1. Let employees know that you’d like to see them. Sensitive conversations like performance reviews are far more streamlined when you can see the employee’s facial expressions and reactions–even if the review is positive. Schedule at least one hour to have your performance review conversation, and let employees know that the review will be the dedicated focus of the meeting.
Give your employee several days of advance notice that you’d like to have the conversation using live video tools so he can prepare for a private and professional exchange while working from home, particularly now that so many employees are tasked with juggling homeschooling and their job. If your company doesn’t use tools that easily support video or those you do use tend to freeze, delay or crash, make arrangements to speak with one another via FaceTime on your phones.

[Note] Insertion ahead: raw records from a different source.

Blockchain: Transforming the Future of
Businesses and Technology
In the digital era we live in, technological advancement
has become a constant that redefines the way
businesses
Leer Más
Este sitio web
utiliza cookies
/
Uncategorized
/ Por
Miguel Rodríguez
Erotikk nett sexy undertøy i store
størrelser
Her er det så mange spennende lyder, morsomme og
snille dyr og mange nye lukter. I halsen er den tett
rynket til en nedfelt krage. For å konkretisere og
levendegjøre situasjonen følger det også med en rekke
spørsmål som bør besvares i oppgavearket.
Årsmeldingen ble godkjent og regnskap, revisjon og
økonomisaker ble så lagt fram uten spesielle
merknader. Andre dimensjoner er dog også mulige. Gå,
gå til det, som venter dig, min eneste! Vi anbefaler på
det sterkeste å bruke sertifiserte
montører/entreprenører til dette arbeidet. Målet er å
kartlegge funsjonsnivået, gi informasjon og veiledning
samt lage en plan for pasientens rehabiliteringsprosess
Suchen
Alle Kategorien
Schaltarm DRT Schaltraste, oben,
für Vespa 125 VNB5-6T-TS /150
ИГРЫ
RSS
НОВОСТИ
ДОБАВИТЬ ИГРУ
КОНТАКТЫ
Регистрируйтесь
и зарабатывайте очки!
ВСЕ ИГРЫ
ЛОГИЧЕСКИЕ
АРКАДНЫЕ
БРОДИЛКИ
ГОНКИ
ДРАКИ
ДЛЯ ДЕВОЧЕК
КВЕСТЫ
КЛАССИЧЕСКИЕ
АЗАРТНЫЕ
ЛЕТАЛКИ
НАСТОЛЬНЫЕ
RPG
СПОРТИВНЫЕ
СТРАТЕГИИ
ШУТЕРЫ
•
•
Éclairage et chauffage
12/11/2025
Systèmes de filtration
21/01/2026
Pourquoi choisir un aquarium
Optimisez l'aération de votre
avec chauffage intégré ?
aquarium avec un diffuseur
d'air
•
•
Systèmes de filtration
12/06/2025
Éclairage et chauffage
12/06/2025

2. Make it a two-way conversation. Every person in the world is collectively dealing with uncertainty and anxiety as we all navigate these challenging times. Traditional performance review conversations tend to focus on basics like compensation changes, promotions granted, areas in which the employee succeeded since the last review, and highlight opportunities for improvement, skill development, and growth.
All of these factors still apply to a remote performance review, but remember that employees likely have more questions about the present and future than the past in this new environment. Approach the review as a collaborative conversation, first and foremost, and plan to listen more than you talk. Invite the employee to ask questions about the “new normal” in the company as you review past performance, new goals, and areas for development.
3. Discuss changed priorities openly and honestly. Business priorities may have shifted in your company over the last weeks or months, and employees may now fear for their job security. Dedicate time in the performance review to discuss the wins and misses of the past, and how the employee can remain a valuable contribution moving forward. Clearly outline duties that may evolve or change in the coming months so the employee understands where to focus, and why.
4. Create a plan for how to support your employee. There’s plenty of evidence to suggest that remote workers are more productive than those who work in a physical office, but those stats are based on employees who have chosen to work remotely. The fact is, remote employees may not feel connected to company culture or co-workers. Remote work arrangements can be isolating, and require a level of self-direction, motivation, and discipline that’s not intuitive for every employee. Regardless, many employees do not have a choice about where they’re working right now.
Dedicate at least part of the review to discuss how your employee can still collaborate with you and co-workers in this new normal: How much coaching, guidance, and support does she need from you while working from home? Does she understand her priorities and goals, and feel confident that she has the tools and skills to achieve them?
Every employee has a different work style and varying needs when it comes to succeeding remotely. Now is the time to get to know what your employee enjoys doing, where she feels capable and where she’s struggling. Agree on a plan that will fuel your employee’s professional success moving forward. As importantly, assure your employee that her mental, emotional, and physical health is as important to you as her job performance right now.